At a teleconference this week on competency-based education, I heard again about the move at Queen’s University, Canada, under the leadership of Richard Reznick, to a competency-based education programme where what is fixed is the competence achieved and what was flexible is the time taken by students to achieve them. This is being implemented not just in the medical school, but in other schools at the university. Richard is well known for his work, as professor of surgery in Toronto, on the introduction of a successful competency based postgraduate orthopaedic training programme. Relevant to this is the recent MedEdWorld poll where 72% of respondents expressed the view that the overall undergraduate and postgraduate training programme should be shortened.

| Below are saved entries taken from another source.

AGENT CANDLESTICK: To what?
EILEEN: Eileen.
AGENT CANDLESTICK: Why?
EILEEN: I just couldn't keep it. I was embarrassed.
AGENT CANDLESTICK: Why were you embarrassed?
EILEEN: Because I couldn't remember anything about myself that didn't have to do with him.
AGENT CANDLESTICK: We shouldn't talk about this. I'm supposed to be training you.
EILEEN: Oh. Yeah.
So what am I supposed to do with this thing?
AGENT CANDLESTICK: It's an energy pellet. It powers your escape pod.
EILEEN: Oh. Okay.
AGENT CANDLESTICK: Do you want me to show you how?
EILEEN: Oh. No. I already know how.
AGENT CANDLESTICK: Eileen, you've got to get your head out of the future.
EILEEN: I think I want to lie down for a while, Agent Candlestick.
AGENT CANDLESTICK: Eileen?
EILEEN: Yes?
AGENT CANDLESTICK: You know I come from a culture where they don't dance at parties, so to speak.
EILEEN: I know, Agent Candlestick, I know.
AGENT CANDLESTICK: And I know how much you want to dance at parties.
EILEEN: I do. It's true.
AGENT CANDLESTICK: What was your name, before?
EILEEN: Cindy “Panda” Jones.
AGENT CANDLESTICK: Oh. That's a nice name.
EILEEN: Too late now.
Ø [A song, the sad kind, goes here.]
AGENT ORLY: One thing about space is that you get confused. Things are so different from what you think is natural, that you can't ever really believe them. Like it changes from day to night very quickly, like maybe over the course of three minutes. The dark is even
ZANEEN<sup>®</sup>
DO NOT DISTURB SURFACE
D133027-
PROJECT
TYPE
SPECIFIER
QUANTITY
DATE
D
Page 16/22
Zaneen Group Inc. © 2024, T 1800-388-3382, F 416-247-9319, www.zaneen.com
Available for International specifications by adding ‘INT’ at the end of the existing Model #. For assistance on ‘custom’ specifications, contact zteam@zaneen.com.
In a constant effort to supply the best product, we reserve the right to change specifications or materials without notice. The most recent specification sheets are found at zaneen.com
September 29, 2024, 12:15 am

The tumultuous events of the Indians subcontinent’s partition in 1947 are re-imagined in a film to be shown at the University of Dundee this month. A lunatic asylum in Lahore becomes a mirror image of events in the political world, with the same actors playing both inmates and rulers. Adapted from Urdu writer Saadat Hasan Manto's story, Toba Tek Singh.

I was pleased last week to hear more from Trudie Roberts about Leeds University’s inter-collated year option where students study medical education in more depth. Inter-collated years where students can study science-based subjects are fairly common in some contexts and so also are shorter electives or student-selected components in medical education. As far as I know, this is the first full-time one year medical education programme for students. If you are aware of another please do let me know. The course has been running successfully for three years. There is certainly an increasing student interest in learning about medical education. We had a huge demand for the Student ESME Online course. My webinar last week, as part of the course, addressed how learning can be made more effective. I was hugely impressed by the students’ active participation and thoughtful responses during the webinar. The course over 12 weeks is now in its 8th week. A commitment of 5-7 hours is expected each week. Students who satisfactorily complete the work in the course are awarded the AMEE-ESME Certificate in Medical Education.